但是請注意言行舉止不然會被板龜拍打(?)
最後祝你在狼之樂園玩得愉快!

----------


## 天狼貓

歡迎， 翼星！
我是天狼貓！這裡的獸都很友善，有空時到下面的聊天室跟大家聊天或玩！
祝你在狼之樂園玩得快樂！  :Very Happy:

----------


## 孤寂白虎

翼星歡迎你啊!
我是冰虎族的孤寂白虎，喊我阿虎即可！
這裡的獸都很友善喔！有空可以來聊天室大家一起聊天，有時會看到危險（？）的事喔！
最後要去注意一下版規喔！不然被神獸逞罰大家救不了你（？）
祝你在狼樂玩得愉快！

----------


## 曜狼

翼星午安~~我是曜狼（曜的讀音同耀）
這麼快就能招呼新獸好開心嗷嗚AwA
希望能知道你的所屬種族，或…任何可以嗷嗷的事情（？）
總之先歡迎你來到狼之樂園，以下是根據本狼不負責任的不客觀分析…（被毆）

樂園有兩塊地，
比較大塊的是各獸們巡禮的地方，也就是聖地！
所以常要端視自己言行，確保不對他獸造成困擾，先去拜訪版龜是為上策（？
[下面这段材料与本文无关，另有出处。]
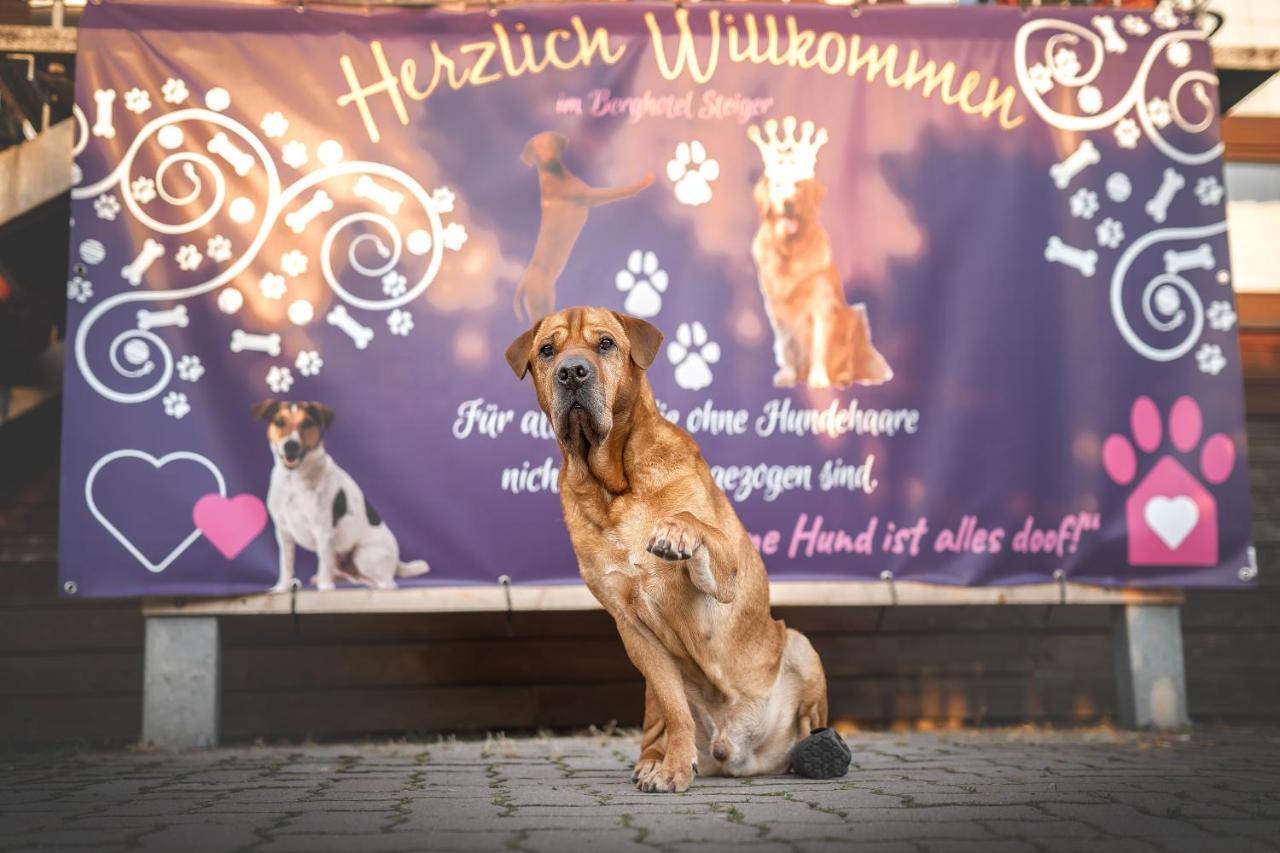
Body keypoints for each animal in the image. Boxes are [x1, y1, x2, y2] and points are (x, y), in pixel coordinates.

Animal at [504, 306, 834, 788]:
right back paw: (654, 759)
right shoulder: (634, 630)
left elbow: (696, 526)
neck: (615, 485)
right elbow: (676, 708)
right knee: (661, 720)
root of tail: (739, 753)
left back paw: (822, 754)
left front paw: (676, 534)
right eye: (547, 350)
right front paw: (673, 766)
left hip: (799, 645)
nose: (572, 372)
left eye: (605, 343)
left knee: (811, 724)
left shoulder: (726, 572)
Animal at [512, 134, 655, 324]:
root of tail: (525, 281)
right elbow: (620, 190)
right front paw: (644, 182)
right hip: (542, 299)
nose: (548, 157)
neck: (553, 176)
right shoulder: (590, 196)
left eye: (550, 143)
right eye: (538, 149)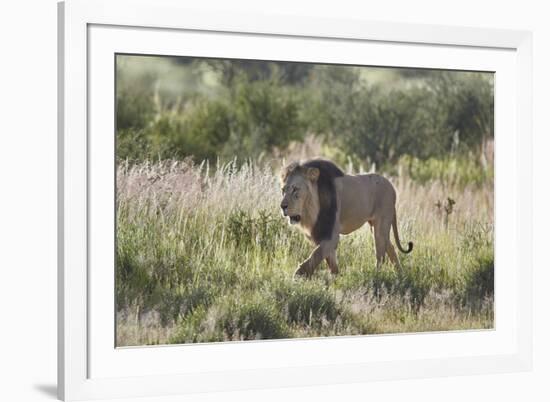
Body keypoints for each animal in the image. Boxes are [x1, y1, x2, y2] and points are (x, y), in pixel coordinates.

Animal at [280, 157, 414, 276]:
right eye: (283, 190)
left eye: (295, 189)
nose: (282, 206)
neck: (310, 210)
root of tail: (392, 187)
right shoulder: (320, 233)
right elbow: (329, 260)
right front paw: (335, 277)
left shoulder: (331, 235)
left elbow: (315, 255)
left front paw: (298, 275)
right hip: (375, 225)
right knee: (390, 247)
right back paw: (400, 274)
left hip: (380, 227)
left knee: (380, 255)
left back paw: (378, 275)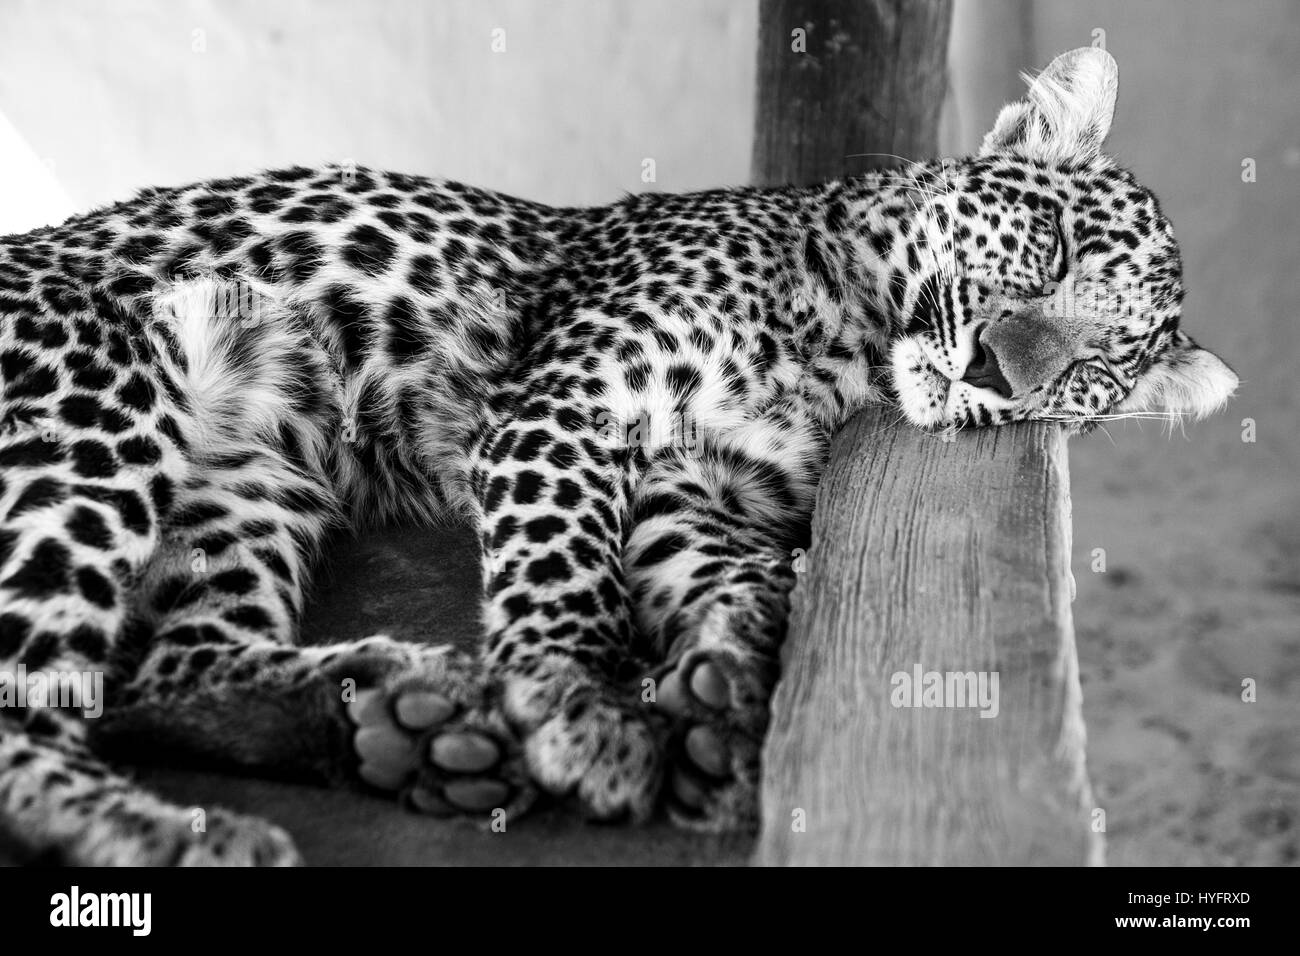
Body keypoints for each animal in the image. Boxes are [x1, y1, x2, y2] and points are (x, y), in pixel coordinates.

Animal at [0, 46, 1232, 868]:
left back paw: (398, 714)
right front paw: (584, 709)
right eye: (1052, 245)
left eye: (1096, 367)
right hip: (100, 402)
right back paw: (178, 830)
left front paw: (726, 688)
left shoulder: (695, 488)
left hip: (252, 476)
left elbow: (737, 577)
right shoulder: (567, 406)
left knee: (172, 668)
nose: (999, 375)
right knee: (30, 708)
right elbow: (568, 573)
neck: (849, 341)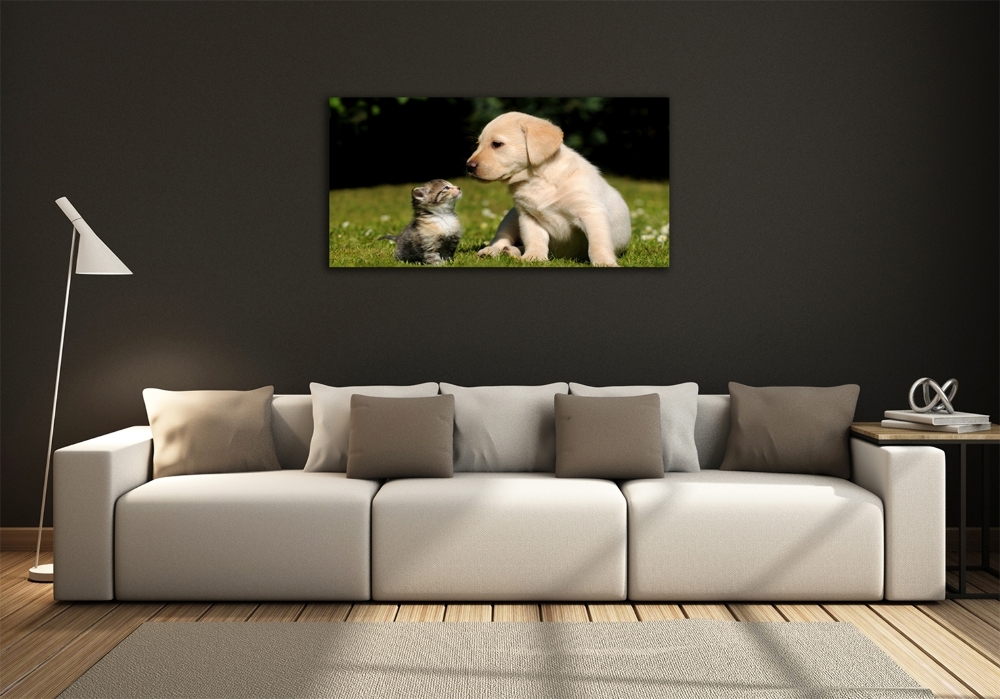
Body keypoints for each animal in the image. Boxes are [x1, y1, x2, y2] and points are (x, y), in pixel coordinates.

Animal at [464, 110, 628, 266]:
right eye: (478, 143)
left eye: (497, 144)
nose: (469, 167)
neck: (537, 179)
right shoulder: (528, 216)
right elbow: (535, 239)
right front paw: (534, 257)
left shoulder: (591, 213)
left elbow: (598, 244)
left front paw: (604, 262)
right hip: (510, 217)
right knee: (501, 238)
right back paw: (493, 251)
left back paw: (510, 251)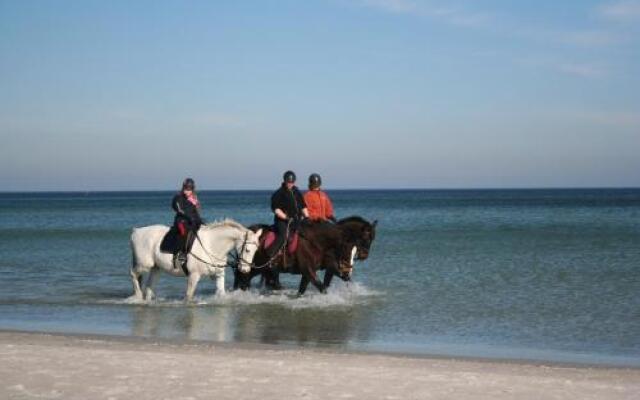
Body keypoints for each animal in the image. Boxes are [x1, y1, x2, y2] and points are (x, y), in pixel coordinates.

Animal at [130, 220, 262, 302]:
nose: (245, 270)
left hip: (156, 268)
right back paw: (138, 295)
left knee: (149, 286)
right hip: (144, 265)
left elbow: (221, 293)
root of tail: (136, 232)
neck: (211, 245)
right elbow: (189, 296)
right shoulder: (194, 276)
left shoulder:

）

較小塊的是各獸們喝茶聊天看天空的愜意之地，也是各種有如枕頭戰般激烈又無害的戰場（誤）
聊天室相對言行比較放鬆得多，但也是一樣有版龜在管理嗷！

各獸們的內心也都千奇百怪，在樂園就是展現自己獸的一面，有任何奇怪之處往往有其理由
因此請不吝展現自己，一定有獸不能接受，卻也一定有獸能接受，如果都沒有，*本狼接受！*
祝你玩得愉快嗷！

----------


## 白瞳

翼星安安Owo/
我是白瞳，也可以叫我好吃的白醬(?
興趣是繪圖 現在處於渣渣狀態(
這裡的獸都很和善的~
但是惹到他們就不一定了(? 這點要注意一下就是(??
有時間可以到下面的聊天室坐坐Owo/
晚上比較多獸會出沒(?
當然也要注意版規 不然版規神獸會咬你的(咦
最後祝你在這裡玩的開心Owo/

----------


## 帝嵐

翼星你好啊～
這裡是銀星 叫我阿銀就可以了
喜歡自稱銀某
歡迎在這裡找到屬於你的天地喔
也歡迎去首頁最底下的聊天室
那麼也在此提醒小心版規喔
最後歡迎來到狼之樂園！

（p.s你的名字是不是看貓戰士啟發來的owo?像我的就是喔：3

----------


## 傑克

翼星你好，我是傑克OwO
目前個獸正在練習繪畫(看那悲劇的頭圖
看來要畫得好還得要一番功夫(離題惹
話說如果想多認識一些獸，歡迎來聊天室坐坐OwO
地址在首頁正下方
只要小心別踩到板龜的尾巴歐:3

最後，歡迎你來到這個神奇的地方(?

----------


## 月光銀牙

翼星夜安~

我是銀芽，歡迎來到狼樂~(搖尾

要注意板歸神獸喔~

如果想跟大家快速混熟可以到聊天室喔

以上

----------


## 火焰翼星

大家都好熱情XDD
讓我有點不好意思www'''
我會注意不踩到神龜的
也希望在聊天室害大家處的愉快 ><

----------